### DATA EXTRACT
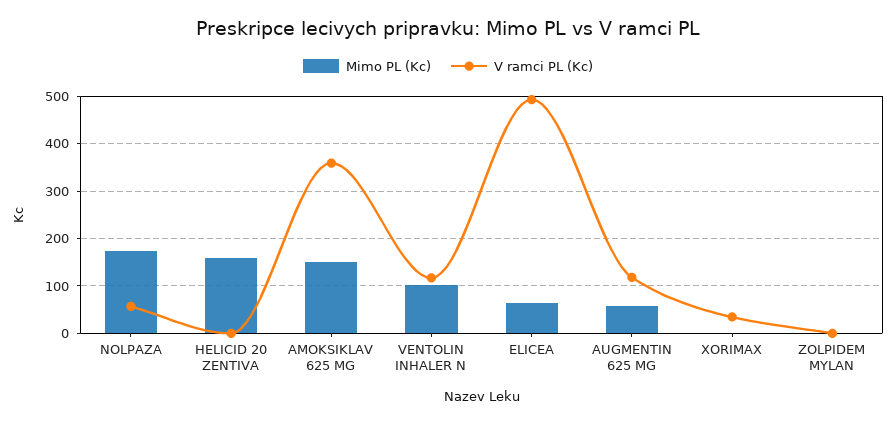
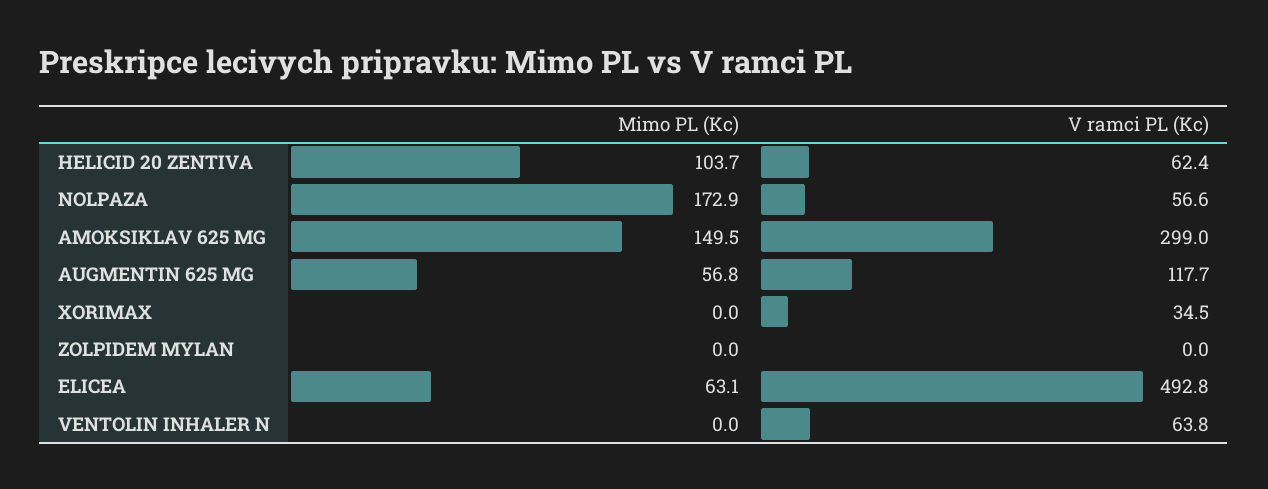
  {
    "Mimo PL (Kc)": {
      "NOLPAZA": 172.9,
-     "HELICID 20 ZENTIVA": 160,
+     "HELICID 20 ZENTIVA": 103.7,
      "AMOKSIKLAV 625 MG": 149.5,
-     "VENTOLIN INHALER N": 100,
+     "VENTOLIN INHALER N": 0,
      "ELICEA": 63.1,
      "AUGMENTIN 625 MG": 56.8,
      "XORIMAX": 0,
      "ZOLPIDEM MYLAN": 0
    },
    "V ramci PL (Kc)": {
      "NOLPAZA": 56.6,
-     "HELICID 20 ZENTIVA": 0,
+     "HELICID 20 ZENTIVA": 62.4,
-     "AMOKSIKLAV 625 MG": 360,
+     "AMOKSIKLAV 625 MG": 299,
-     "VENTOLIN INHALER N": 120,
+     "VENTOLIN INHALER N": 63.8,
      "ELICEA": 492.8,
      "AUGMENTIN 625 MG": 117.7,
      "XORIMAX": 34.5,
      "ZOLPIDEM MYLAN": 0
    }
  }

==

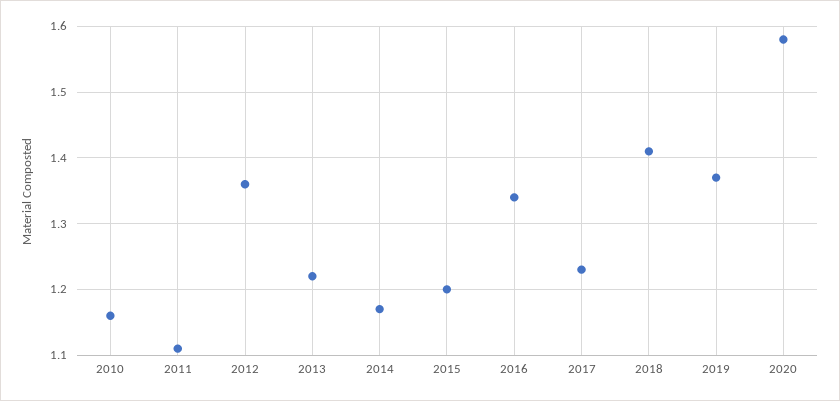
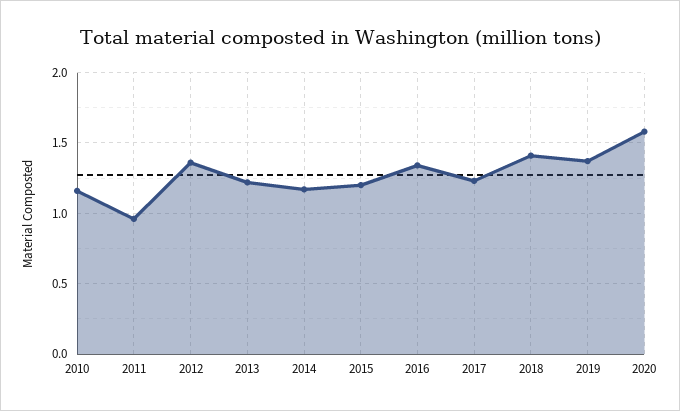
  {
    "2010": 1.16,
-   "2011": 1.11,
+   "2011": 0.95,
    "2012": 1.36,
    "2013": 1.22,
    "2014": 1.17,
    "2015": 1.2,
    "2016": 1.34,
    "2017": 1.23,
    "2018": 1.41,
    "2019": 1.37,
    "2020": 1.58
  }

### PROBLEM DESCRIPTION
Tally the lines in this data that hold the word "AUGMENTIN" and state only the count.

### ANSWER TO THIS TASK
2